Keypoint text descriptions
[Start of Attachment]

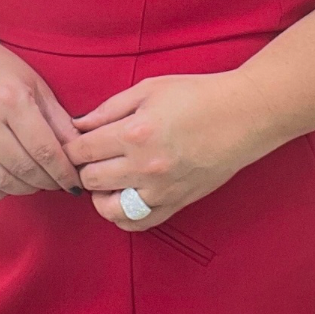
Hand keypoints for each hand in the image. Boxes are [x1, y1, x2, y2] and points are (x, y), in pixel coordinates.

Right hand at [0, 40, 82, 201]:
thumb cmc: (0, 69)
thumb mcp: (36, 85)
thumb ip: (59, 120)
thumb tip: (80, 152)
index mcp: (11, 99)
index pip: (45, 149)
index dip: (64, 172)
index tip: (75, 183)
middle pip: (24, 168)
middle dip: (48, 182)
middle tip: (58, 183)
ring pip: (1, 180)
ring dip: (25, 188)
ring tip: (37, 182)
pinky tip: (8, 185)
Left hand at [64, 71, 262, 229]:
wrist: (243, 116)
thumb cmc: (197, 95)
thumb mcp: (148, 89)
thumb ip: (108, 109)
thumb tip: (79, 125)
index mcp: (134, 133)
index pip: (82, 150)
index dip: (71, 146)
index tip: (75, 143)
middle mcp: (144, 166)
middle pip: (90, 180)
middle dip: (84, 167)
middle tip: (92, 157)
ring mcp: (161, 190)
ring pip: (108, 208)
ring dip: (100, 195)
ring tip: (106, 180)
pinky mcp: (176, 203)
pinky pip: (138, 223)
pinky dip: (123, 217)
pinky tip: (123, 198)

[End of Attachment]

What you need to do
Every line that contains the string "middle" should be returned from the data.

Answer box
middle pip: (24, 168)
middle dip: (48, 182)
middle tip: (58, 183)
middle mcp: (144, 166)
middle pip: (90, 180)
middle dip: (84, 167)
middle tip: (92, 157)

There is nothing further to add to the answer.